Un de ces conseillers est l'archéologue Iain Davidson, qui propose de déplacer les roches ornées menacées. Or cela fut déjà été pratiqué précédemment sous l'égide des mêmes pétroliers, et le résultat est un piteux
empilement de cailloux, certains cassés et rayés dans l'opération, le tout étant dépourvu de sens (voir l'aspect actuel des lieux sur l'image ci-dessous).

Il est vrai qu'en matière d'art préhistorique, cet archéologue s'était surtout fait connaître jusqu'à présent par une théorie assez fumeuse stipulant d'une part que la pratique d'un art descriptif transformerait la simple communication en authentique langage, et d'autre part que l'origine du langage ne saurait donc être antérieure à celle du "symbolisme", donc à celle de l'art, ce qui fait que l'homme n'aurait commencé à parler qu'il y a 30.000 ans environ (hélas pour cette théorie, on sait maintenant que les "comportements symboliques" sont beaucoup plus anciens).
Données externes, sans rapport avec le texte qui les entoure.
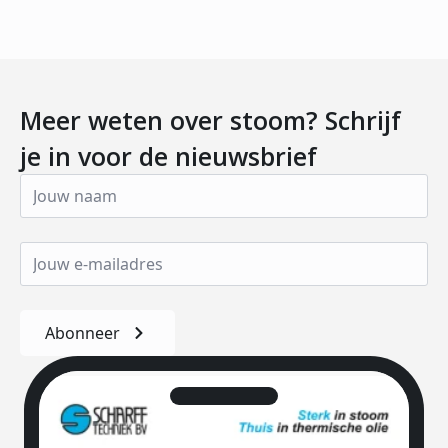
Meer weten over stoom? Schrijf
je in voor de nieuwsbrief
Abonneer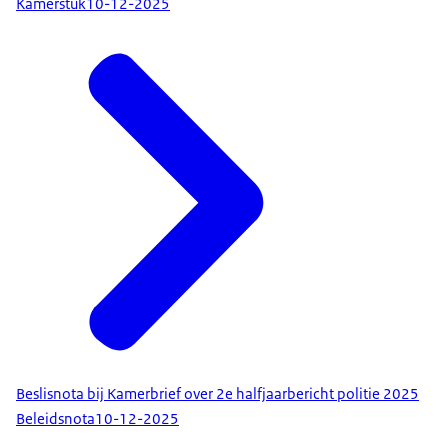
Kamerstuk
10-12-2025
Beslisnota bij Kamerbrief over 2e halfjaarbericht politie 2025
Beleidsnota
10-12-2025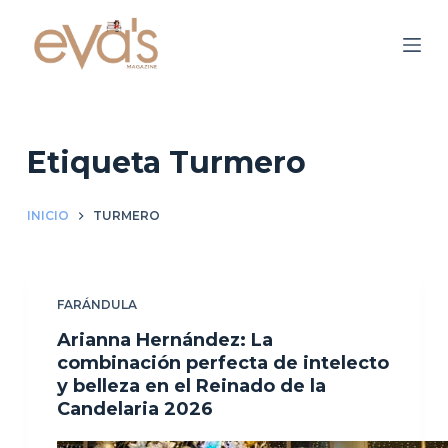
S
a
l
t
a
r
Etiqueta
Turmero
a
l
INICIO
TURMERO
c
o
n
FARÁNDULA
t
e
Arianna Hernández: La
n
combinación perfecta de intelecto
y belleza en el Reinado de la
i
Candelaria 2026
d
o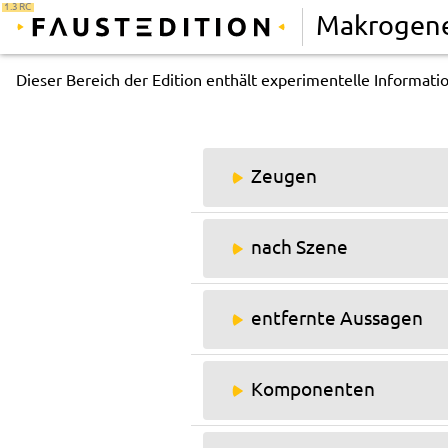
1.3 RC
Makrogene
Dieser Bereich der Edition enthält experimentelle Informat
Zeugen
nach Szene
entfernte Aussagen
Komponenten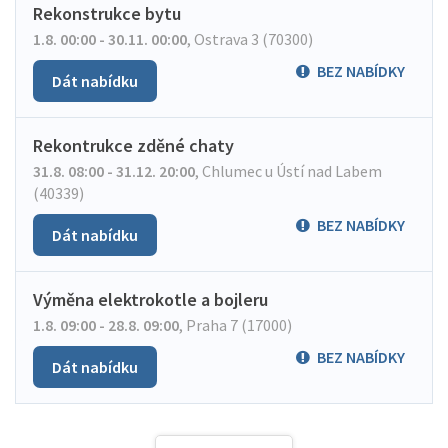
Rekonstrukce bytu
1.8. 00:00 - 30.11. 00:00
,
Ostrava 3 (70300)
BEZ NABÍDKY
Dát nabídku
Rekontrukce zděné chaty
31.8. 08:00 - 31.12. 20:00
,
Chlumec u Ústí nad Labem
(40339)
BEZ NABÍDKY
Dát nabídku
Výměna elektrokotle a bojleru
1.8. 09:00 - 28.8. 09:00
,
Praha 7 (17000)
BEZ NABÍDKY
Dát nabídku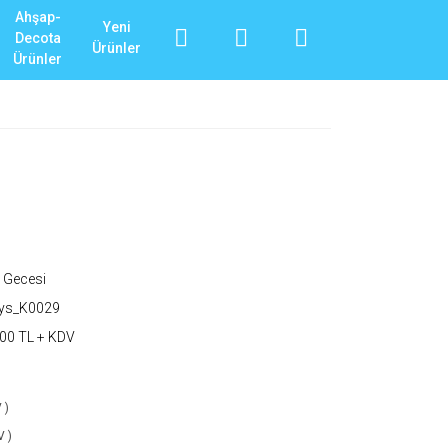
Ahşap-
Yeni
Decota
Ürünler
Ürünler
 Gecesi
_ys_K0029
00 TL + KDV
 )
V )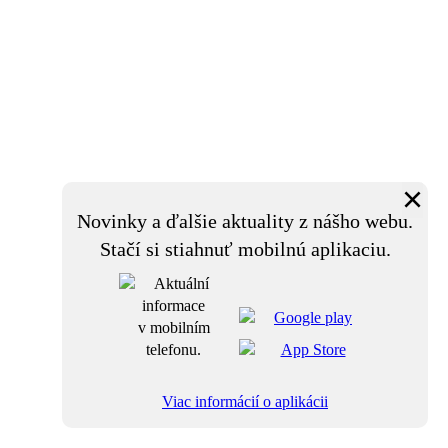
×
Novinky a ďalšie aktuality z nášho webu.
Stačí si stiahnuť mobilnú aplikaciu.
Viac informácií o aplikácii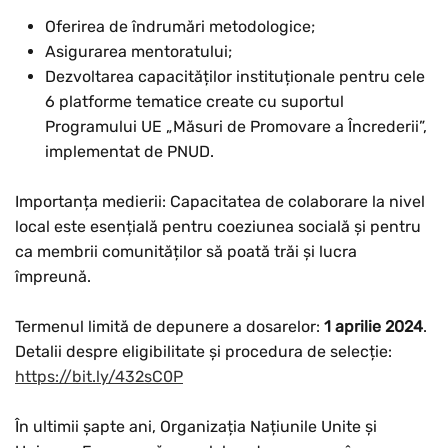
Oferirea de îndrumări metodologice;
Asigurarea mentoratului;
Dezvoltarea capacităților instituționale pentru cele
6 platforme tematice create cu suportul
Programului UE „Măsuri de Promovare a Încrederii”,
implementat de PNUD.
Importanța medierii: Capacitatea de colaborare la nivel
local este esențială pentru coeziunea socială și pentru
ca membrii comunităților să poată trăi și lucra
împreună.
Termenul limită de depunere a dosarelor:
1 aprilie 2024
.
Detalii despre eligibilitate și procedura de selecție:
https://bit.ly/432sC0P
În ultimii șapte ani, Organizația Națiunile Unite și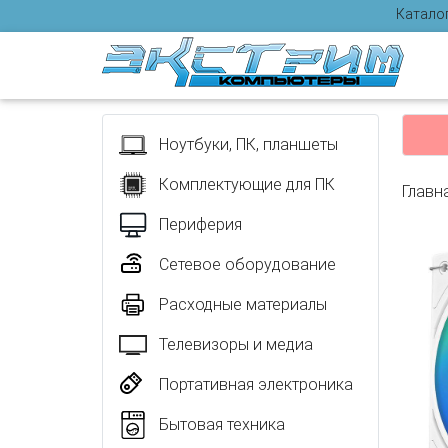
Катало
Отзыв
Ноутбуки, ПК, планшеты
Комплектующие для ПК
Главн
Периферия
Сетевое оборудование
Расходные материалы
Телевизоры и медиа
Портативная электроника
Бытовая техника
Enfin, l'argument final du Sénateur stipule que "les bénéfices sociaux et économiques du développement (industriel) proposé sont plus importants que la préservation du seul site susceptible d'avoir une valeur patrimoniale nationale" (si vous ne me croyez pas, vous pouvez lire cette phrase d'anthologie dans la dernière page du rapport rédigé par le laborieux sénateur, et déposé
ici).
Que ce rapport ait été signé par un "ministre de l'environnement et du patrimoine", incite à la réflexion.
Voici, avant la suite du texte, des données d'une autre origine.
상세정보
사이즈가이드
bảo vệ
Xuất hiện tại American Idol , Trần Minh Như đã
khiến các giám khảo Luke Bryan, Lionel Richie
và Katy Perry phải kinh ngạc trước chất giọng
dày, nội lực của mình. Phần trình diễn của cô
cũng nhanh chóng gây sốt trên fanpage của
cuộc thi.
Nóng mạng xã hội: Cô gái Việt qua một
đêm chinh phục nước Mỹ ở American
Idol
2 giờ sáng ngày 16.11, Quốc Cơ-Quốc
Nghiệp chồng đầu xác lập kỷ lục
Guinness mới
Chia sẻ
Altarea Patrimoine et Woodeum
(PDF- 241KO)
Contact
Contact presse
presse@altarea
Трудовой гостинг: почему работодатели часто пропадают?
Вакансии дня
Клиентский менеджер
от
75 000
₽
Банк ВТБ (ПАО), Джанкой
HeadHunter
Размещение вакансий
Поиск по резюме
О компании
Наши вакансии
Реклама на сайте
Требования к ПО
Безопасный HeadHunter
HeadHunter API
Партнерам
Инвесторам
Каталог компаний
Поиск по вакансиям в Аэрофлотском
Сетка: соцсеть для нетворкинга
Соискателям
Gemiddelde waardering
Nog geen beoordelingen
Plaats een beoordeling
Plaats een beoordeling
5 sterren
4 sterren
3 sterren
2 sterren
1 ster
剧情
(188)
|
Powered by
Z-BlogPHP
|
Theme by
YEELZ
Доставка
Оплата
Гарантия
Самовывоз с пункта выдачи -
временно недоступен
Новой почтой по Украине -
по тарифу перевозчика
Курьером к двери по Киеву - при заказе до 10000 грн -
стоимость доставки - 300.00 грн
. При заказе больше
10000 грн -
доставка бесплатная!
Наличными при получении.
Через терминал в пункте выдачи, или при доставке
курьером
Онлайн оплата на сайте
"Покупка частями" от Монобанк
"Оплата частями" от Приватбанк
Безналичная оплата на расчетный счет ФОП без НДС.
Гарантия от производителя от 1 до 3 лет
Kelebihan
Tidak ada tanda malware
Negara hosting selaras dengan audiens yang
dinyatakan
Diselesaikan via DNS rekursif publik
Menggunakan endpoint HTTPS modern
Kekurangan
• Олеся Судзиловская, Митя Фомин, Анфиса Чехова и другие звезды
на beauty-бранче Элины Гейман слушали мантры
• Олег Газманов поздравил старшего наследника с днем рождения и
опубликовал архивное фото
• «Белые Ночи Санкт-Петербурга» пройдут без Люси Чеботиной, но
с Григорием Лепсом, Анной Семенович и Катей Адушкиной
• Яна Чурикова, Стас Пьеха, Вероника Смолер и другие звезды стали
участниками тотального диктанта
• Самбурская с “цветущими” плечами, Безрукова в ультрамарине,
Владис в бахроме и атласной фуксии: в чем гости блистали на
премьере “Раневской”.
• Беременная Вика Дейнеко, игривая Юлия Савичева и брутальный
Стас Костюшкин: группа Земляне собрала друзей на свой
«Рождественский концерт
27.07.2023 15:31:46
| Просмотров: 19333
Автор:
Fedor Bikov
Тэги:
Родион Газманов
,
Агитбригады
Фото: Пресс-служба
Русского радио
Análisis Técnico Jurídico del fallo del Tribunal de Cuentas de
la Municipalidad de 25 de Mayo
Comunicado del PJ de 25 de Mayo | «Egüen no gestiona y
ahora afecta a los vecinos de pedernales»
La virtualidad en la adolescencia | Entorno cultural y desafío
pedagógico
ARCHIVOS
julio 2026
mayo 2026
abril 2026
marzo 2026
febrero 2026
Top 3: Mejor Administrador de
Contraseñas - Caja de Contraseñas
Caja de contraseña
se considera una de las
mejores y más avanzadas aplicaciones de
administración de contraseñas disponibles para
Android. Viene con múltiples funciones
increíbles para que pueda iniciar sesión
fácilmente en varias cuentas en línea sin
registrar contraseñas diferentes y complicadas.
On peut alors se souvenir de ce que la péninsule de Burrup fut captée par ses actuels maîtres suite au massacre systématique des Aborigènes qui l'habitaient.
La figure ci-dessous, gravée en 1889 par Carl Lumholtz, illustre
la méthode utilisée en 1868 par les colons australiens pour se débarrasser des Yaburara : hommes, femmes et enfants ont été tirés comme des lapins par des officiers de police agissant sur ordre, et leur clan a été méthodiquement décimé.



Il y a un nom pour ce genre d'action: génocide.
Le gouvernement australien se serait honoré en prolongeant, par une mesure de protection adéquate, la sacralisation traditionnelle de ce lieu.